Data excerpts
_ _ _ _
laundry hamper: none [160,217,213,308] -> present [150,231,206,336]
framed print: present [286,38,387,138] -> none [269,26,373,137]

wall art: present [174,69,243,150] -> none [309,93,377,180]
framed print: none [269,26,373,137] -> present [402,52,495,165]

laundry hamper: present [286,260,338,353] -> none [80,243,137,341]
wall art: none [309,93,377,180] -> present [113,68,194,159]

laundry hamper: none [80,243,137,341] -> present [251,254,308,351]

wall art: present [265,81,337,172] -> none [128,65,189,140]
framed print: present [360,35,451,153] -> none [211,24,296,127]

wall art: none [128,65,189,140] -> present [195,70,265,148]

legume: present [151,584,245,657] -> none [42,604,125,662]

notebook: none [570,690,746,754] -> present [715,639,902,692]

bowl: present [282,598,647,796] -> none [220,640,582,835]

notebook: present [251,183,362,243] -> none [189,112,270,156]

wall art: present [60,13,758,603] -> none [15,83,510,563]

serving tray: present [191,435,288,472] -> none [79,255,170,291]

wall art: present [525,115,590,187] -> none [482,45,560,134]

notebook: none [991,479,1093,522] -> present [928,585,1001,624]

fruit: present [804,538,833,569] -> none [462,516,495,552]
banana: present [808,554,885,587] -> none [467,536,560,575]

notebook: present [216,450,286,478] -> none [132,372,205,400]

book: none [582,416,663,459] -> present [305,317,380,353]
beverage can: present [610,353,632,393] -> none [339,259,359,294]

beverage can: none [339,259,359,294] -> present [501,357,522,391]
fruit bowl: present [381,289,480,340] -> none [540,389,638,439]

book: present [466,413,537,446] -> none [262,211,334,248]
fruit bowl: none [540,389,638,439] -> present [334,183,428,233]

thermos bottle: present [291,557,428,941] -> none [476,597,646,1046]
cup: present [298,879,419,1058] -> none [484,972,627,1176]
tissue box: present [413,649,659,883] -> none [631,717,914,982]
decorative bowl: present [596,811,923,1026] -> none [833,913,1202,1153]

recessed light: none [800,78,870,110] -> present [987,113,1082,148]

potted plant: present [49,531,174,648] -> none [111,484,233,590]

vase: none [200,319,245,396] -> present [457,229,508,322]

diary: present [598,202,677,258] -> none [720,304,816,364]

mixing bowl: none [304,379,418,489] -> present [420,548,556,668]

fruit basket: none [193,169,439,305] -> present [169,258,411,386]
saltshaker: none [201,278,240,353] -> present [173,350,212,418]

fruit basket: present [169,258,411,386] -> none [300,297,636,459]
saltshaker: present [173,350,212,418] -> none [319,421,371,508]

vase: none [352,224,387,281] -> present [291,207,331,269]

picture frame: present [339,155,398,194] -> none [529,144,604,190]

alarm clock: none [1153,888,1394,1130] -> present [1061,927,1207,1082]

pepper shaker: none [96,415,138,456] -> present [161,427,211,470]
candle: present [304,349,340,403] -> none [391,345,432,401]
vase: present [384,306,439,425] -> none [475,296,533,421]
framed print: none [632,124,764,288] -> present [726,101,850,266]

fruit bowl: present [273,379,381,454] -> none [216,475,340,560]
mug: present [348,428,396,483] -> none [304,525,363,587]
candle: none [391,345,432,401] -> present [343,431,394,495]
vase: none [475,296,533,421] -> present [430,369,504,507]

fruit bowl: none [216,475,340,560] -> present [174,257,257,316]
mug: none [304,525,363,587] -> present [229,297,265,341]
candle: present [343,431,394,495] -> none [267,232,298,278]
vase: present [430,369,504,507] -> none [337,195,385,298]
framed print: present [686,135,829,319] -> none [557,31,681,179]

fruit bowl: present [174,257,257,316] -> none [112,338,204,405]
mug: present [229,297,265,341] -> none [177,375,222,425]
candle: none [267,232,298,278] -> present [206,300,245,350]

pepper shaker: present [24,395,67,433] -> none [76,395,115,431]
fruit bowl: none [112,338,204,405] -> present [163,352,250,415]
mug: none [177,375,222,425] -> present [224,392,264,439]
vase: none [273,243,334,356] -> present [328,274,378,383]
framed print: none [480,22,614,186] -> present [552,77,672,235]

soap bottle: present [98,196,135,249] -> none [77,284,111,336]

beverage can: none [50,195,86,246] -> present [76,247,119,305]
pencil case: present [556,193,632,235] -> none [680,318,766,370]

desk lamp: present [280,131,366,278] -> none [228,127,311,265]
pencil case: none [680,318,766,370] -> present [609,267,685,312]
_ _ _ _
◆ PROBLEM TO WORK ON ◆
Lines with "bottle" in the records above: copy every one of them.

◆ WRITTEN REPLY ◆
thermos bottle: present [291,557,428,941] -> none [476,597,646,1046]
soap bottle: present [98,196,135,249] -> none [77,284,111,336]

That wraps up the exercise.